Effective 1 January 2008, lithium-ion and lithium-metal batteries face new restrictions for carriage on a passenger aircraft.
• Lithium batteries may not be placed in checked baggage unless installed in/on the powered device (thus, no spares in checked luggage).
• Unlimited numbers of small Li-ion batteries may be carried on as spares, but only 2 spares above 8 grams Li content (about 100 watt-hour capacity) may be carried, the total amount not to exceed 25g (about 300 watt-hours).

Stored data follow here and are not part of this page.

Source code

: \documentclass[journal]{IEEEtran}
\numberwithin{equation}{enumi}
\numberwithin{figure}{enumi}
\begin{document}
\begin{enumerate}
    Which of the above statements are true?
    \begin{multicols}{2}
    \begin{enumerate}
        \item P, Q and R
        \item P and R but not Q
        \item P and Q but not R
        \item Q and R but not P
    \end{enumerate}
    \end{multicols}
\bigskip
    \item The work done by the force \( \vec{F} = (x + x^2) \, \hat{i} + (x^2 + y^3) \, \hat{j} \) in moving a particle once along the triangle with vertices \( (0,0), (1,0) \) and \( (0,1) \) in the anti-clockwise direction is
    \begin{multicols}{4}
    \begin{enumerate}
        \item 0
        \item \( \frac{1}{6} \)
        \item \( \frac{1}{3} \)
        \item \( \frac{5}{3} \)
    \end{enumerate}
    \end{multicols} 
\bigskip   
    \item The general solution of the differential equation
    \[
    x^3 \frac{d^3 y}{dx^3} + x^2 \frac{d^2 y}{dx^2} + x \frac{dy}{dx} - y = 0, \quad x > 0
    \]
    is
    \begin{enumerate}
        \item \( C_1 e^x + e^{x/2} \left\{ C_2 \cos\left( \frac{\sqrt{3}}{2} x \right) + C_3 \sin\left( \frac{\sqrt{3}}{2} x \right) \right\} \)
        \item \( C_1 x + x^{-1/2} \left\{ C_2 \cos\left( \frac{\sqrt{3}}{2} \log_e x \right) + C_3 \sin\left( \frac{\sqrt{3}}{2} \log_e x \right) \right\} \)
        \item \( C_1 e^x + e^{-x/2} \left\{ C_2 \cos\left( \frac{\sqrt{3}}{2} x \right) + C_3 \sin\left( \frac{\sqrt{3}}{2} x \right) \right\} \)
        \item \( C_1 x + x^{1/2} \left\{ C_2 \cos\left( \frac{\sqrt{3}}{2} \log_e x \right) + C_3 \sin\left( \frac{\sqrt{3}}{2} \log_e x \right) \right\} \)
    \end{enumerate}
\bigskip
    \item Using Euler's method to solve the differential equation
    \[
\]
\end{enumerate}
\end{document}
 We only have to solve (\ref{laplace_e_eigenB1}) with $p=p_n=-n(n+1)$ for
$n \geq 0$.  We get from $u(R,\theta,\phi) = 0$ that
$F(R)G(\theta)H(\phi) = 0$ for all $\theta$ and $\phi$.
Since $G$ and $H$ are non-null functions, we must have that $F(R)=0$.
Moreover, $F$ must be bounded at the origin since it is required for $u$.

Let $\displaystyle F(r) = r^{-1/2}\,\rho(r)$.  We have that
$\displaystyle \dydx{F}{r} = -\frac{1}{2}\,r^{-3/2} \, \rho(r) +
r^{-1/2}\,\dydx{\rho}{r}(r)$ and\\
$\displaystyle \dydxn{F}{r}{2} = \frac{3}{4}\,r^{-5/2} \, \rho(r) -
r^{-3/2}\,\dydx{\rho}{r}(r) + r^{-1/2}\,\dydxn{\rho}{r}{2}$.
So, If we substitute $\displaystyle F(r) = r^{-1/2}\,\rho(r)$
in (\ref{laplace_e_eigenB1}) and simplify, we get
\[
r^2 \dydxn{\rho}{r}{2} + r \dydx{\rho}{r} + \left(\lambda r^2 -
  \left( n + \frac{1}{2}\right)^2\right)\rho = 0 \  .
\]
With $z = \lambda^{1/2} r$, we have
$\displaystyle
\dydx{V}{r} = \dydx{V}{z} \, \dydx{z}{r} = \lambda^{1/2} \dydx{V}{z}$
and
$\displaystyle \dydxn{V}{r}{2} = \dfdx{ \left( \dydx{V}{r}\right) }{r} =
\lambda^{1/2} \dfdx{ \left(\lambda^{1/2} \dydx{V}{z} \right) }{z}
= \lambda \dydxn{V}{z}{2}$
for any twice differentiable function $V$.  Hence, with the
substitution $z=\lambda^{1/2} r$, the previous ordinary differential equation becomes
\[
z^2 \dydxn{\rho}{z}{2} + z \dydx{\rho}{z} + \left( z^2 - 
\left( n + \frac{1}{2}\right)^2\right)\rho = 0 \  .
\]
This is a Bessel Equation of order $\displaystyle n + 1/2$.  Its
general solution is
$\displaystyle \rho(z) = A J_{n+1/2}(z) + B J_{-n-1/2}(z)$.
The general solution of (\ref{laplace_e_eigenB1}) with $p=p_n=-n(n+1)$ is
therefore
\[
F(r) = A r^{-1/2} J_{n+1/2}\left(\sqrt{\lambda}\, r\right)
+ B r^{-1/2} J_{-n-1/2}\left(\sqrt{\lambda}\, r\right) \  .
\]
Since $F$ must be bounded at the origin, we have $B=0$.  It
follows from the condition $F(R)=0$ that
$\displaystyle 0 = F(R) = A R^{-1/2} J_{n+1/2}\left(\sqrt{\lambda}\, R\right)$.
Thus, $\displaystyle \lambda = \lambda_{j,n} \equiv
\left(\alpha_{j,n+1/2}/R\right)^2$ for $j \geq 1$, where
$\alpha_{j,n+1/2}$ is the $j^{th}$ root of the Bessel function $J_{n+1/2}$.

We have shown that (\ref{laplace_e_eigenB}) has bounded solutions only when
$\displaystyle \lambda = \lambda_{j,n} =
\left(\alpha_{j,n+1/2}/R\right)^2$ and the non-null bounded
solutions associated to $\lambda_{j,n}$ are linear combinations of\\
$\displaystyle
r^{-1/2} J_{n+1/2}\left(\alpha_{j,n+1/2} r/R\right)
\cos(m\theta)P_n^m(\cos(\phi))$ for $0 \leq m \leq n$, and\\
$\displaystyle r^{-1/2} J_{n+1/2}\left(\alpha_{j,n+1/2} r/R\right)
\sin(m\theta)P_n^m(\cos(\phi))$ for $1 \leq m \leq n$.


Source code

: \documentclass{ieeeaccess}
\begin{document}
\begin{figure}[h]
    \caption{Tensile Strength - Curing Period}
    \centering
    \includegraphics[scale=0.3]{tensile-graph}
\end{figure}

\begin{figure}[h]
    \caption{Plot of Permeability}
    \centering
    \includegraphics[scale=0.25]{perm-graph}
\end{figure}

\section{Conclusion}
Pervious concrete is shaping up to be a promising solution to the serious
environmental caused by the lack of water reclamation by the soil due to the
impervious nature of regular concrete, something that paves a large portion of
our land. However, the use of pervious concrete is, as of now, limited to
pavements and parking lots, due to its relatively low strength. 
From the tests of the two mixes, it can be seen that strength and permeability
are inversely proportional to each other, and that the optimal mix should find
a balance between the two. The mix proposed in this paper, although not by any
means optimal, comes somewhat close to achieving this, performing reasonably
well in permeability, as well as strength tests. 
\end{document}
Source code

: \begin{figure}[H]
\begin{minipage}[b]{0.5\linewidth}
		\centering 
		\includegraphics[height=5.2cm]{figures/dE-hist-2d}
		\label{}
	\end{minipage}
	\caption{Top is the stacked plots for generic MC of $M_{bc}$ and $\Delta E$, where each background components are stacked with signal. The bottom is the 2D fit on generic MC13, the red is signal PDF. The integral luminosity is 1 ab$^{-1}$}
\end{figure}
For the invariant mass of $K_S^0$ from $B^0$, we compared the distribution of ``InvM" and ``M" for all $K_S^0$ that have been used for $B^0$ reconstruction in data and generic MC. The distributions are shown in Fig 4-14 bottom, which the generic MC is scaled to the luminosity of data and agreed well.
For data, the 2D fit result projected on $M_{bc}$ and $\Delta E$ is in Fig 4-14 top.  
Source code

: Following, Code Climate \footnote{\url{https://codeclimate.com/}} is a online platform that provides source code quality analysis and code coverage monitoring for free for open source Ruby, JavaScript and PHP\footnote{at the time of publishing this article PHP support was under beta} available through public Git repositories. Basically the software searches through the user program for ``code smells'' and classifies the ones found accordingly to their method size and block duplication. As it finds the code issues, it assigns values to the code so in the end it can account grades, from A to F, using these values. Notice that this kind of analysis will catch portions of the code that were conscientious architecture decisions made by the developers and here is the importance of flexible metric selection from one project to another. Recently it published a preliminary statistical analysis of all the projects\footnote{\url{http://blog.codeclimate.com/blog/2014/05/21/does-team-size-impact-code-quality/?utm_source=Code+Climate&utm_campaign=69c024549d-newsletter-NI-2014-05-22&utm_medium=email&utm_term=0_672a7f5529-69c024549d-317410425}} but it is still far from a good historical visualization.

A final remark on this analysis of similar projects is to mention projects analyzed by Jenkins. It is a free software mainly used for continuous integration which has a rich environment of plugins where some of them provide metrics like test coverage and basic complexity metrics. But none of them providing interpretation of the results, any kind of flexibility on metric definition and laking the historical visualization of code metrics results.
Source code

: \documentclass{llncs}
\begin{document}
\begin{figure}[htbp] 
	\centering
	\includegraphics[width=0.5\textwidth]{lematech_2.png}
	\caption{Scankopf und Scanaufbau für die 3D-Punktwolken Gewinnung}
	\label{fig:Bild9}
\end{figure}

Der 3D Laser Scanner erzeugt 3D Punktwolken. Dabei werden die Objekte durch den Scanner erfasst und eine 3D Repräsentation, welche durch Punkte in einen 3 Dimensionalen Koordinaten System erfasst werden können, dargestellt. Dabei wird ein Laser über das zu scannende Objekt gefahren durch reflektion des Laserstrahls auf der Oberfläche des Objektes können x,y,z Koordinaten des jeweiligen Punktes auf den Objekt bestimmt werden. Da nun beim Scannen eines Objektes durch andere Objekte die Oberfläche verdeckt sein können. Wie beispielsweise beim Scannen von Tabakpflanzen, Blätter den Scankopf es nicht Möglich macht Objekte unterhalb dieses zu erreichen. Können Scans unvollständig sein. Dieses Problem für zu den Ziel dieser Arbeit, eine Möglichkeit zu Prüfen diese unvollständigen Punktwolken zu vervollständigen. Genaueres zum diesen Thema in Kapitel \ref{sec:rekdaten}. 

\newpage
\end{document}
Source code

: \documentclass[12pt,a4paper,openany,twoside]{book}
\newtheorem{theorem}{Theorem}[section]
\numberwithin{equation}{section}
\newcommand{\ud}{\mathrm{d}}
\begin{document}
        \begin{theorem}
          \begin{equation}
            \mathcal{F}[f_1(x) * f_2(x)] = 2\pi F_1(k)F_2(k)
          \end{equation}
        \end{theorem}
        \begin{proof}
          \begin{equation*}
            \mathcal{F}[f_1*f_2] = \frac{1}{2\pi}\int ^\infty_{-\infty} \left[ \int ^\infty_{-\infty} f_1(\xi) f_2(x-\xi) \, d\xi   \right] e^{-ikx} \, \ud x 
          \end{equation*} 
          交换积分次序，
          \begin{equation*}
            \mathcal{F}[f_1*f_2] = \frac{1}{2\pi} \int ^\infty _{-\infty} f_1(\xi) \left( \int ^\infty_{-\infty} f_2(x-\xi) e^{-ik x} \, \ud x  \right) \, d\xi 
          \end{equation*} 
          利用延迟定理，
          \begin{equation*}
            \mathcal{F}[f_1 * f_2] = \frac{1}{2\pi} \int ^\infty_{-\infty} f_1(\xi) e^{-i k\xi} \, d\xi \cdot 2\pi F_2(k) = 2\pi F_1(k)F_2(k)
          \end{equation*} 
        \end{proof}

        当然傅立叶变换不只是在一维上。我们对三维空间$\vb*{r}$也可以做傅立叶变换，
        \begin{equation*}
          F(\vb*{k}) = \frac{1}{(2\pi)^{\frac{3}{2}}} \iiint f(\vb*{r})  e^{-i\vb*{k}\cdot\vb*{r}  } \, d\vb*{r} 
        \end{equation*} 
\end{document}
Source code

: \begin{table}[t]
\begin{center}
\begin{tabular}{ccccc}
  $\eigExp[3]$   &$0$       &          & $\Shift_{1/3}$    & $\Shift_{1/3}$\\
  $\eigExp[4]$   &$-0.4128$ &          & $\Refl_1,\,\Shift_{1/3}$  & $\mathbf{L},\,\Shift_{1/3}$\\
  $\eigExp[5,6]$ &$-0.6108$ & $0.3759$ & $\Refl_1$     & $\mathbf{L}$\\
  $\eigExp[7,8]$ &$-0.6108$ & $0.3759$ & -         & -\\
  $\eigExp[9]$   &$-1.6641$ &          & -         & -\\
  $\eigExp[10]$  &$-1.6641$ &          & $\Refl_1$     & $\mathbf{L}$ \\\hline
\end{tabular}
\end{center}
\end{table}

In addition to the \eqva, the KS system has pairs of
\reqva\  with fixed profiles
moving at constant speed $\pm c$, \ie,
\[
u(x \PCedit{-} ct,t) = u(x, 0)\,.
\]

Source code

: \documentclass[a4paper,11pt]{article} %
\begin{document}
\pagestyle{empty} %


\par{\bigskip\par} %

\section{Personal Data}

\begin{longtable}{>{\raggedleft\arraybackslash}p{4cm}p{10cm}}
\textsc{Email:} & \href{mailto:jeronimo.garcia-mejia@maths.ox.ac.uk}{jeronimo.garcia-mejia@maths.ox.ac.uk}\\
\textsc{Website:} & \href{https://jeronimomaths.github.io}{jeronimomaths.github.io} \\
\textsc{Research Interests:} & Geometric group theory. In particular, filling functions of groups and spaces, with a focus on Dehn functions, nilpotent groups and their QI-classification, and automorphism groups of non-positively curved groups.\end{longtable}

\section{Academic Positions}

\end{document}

It appears that these “two large batteries” are in addition to the multiple small batteries you can carry, but read http://safetravel.dot.gov/whats_new_batteries.html to be sure.
• Lithium-metal batteries face even tougher restrictions: Li-metal batteries over 2g are not permitted at all, either attached to devices or carried as spares. Fortunately, the most common Li-metal batteries we deal with are the little button cells that maintain camera clocks and memories; these are OK.
The FAA has a good writeup with a handy chart.
Most pro-level batteries are rated in watt-hours, but prosumer camcorder batteries are rated in amp-hours (Ah) or milliamp-hours (mAh). Conversion factors:
– Watt-hours = battery voltage x amp-hour rating
– Watt-hours = battery voltage x milliamp-hours / 1000
For example, a Specialized Communications high-capacity Li-ion battery for an HVX200 is rated at 7.2v, 6000mAh. That translates to 43.2 Wh. The stock Sony BP-U30 battery for a PMW-EX1 is 14.4v, 1.95Ah, or 28.8 Wh (the “U30” being a battery with a nominal 30 Wh rating, apparently), while the high-capacity BP-U60 is twice as much.
It’s unlikely that any of the prosumer batteries pack more than 100 Wh, so you’re safe carrying on a whole mess of them–but be sure to cover their terminals to prevent short-circuits. I put a bit of gaffer tape over the terminals, or pack each battery in its own plastic bag.
V-Mount and A-B batteries will likely run into the over-8-gram, over-100Wh category, and big ones may exceed the 25 gram limit.
See this news report for a rather graphic example of why these rules make sense. Unlike most of the “security theatre” the TSA has foisted upon us, these FAA rules really are related to safety of flight: lithium batteries contain their own oxidizers, thus if they catch fire they will not self-extinguish, and are almost impossible to stop from burning once they start. If they’re in the cargo compartment, they’ll burn unobserved, and set fire to other things. In the passenger cabin, at least, you’ll notice it when your bag starts smoking, and the batteries can be dumped out onto the cabin floor so they won’t set other things alight.